Reports that China’s regulator is urging mutual funds to stay away from surging prices on the ChiNext board are reflecting market fears over valuations, analysts said.
With prices on the Shenzhen-based high-growth board having doubled in value this year, regulatory talk of a bubble spooked investors over the weekend.
But thanks to China cutting interest rates on Sunday, market euphoria over the easing pushed up ChiNext prices to a new high yesterday.
The China Securities Regulatory Commission has told Chinese mutual fund managers to reduce their exposure to the ChiNext growth enterprise board, according to foreign media reports over the weekend. The regulator was said to be concerned that inexperienced individual investors could be misled by the rapid increase in prices of small-cap listed companies on ChiNext, said an anonymous source cited in the report.
“[If the reports are true,] this would mean a CSRC intervention in fund companies’ investment operations, but it is not the regulator’s job [to do this],” said Ivan Shi, research manager at Shanghai-based consultancy Z-Ben Advisors.
“Many market participants have speculated that there will be regulatory intervention when the market has soared a lot over a short period of time. Many of them see this as a policy-driven market and assume the regulatory body may have a presumed valuation and return on the equity market, with a stance that it would be better for equity prices to increase at a slower pace.”
But the Securities Times, a state-run newspaper, said Chinese fund managers were not aware of such verbal guidance or an official notice from the CSRC.
Beijing-based China AMC and Harvest Fund Management, and Shenzhen-based China Southern Asset Management said they did not have any information about the rumoured new rules, when approached by AsianInvestor. The CSRC did not reply to AsianInvestor’s request before press time.
The ChiNext Composite index reached an all-time high of 3,150 points yesterday, and closed at 3,146 points, up 5.8% on Friday’s close. It has now increased by 113.8% this year while its trailing price-to-earnings ratio yesterday hit 103.8 times.
Part of the rise yesterday was due to the People’s Bank of China’s interest rate reduction. On Sunday the central bank cut its benchmark rate by 25 basis points to 5.1%, and cut its deposit rate by the same amount to 2.25%, which comes amid fears over a slowing Chinese economy.
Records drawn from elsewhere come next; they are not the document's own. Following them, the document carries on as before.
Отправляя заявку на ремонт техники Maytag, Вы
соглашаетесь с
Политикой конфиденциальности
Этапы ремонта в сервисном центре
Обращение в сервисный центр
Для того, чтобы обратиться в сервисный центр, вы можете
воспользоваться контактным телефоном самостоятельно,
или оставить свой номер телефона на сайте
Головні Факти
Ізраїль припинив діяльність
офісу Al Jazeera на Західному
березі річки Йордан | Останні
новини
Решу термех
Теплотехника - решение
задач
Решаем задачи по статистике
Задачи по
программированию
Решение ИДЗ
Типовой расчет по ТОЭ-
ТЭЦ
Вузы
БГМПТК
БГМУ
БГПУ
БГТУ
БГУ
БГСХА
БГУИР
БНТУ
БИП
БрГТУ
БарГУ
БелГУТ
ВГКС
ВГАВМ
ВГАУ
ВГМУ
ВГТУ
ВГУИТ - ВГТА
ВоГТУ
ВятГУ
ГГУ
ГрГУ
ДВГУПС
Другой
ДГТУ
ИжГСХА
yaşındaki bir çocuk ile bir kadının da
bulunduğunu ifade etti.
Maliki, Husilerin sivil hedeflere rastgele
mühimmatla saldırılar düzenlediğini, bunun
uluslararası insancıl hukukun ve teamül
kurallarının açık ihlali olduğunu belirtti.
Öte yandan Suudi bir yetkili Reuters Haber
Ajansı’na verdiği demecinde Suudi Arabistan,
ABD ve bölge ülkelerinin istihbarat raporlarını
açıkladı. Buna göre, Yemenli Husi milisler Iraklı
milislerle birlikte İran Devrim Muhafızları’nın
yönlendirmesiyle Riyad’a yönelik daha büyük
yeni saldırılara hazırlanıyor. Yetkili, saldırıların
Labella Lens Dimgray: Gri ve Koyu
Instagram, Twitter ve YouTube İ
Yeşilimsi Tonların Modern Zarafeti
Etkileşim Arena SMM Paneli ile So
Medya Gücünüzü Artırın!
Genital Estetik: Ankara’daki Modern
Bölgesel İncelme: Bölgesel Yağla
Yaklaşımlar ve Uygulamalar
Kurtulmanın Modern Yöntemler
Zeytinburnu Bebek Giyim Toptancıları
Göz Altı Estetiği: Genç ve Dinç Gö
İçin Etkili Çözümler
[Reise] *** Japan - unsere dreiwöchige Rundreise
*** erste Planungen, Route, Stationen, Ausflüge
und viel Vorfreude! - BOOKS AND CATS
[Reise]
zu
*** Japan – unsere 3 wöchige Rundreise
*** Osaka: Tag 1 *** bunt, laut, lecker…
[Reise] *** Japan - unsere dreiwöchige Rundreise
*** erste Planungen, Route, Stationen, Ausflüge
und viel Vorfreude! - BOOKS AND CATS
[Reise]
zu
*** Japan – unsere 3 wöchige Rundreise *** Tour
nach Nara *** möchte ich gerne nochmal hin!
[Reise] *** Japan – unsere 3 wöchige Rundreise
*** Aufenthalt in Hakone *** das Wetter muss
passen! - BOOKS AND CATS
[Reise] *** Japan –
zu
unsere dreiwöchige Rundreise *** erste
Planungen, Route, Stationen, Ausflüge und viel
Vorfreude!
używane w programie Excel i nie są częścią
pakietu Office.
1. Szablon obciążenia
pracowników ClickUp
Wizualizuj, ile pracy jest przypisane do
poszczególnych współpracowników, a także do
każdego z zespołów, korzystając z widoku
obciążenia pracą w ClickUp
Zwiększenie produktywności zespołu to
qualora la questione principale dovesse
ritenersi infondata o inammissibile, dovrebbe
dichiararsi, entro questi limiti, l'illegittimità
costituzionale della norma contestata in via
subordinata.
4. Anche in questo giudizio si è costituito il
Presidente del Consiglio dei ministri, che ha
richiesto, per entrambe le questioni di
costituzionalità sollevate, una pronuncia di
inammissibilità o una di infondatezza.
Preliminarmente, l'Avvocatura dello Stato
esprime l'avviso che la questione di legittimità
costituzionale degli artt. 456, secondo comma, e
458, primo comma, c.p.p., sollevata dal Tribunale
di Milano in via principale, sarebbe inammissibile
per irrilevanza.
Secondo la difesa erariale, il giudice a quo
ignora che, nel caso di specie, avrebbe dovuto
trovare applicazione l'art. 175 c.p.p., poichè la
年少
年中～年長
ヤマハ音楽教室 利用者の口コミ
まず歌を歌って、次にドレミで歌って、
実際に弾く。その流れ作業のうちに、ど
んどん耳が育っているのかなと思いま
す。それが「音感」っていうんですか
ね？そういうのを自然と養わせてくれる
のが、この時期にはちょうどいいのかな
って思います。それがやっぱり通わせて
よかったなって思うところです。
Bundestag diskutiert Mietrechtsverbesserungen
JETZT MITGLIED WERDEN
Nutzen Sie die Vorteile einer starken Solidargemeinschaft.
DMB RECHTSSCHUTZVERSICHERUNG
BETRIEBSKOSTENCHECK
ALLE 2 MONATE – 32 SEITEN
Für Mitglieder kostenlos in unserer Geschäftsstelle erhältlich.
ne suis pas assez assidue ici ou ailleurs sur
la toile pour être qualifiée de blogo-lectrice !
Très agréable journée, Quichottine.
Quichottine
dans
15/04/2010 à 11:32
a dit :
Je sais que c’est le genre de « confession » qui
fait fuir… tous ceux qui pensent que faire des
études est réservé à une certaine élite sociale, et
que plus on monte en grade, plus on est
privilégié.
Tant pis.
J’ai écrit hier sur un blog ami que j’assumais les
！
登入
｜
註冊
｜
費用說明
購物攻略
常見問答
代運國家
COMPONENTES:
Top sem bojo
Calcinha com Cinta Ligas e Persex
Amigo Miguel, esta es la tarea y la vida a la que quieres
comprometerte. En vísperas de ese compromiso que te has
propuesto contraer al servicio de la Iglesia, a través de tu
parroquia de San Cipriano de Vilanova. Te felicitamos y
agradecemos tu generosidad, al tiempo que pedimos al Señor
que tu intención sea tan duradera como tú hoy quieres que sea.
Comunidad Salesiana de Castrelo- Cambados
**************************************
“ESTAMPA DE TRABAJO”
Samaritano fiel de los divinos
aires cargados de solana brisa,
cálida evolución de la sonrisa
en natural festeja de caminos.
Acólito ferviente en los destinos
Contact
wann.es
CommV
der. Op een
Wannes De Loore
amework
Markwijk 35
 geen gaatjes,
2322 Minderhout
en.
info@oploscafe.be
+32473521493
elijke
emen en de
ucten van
In March, the Shenzhen Stock Exchange said the bourse was likely to include ChiNext-listed companies as part of the upcoming Shenzhen-Hong Kong Stock Connect. While investors worry that high valuations have caused a bubble, E Fund Management’s CIO David Zhang has said high-valuation small-cap companies could be short-selling opportunities to foreign investors if they were available to trade on the cross-border link.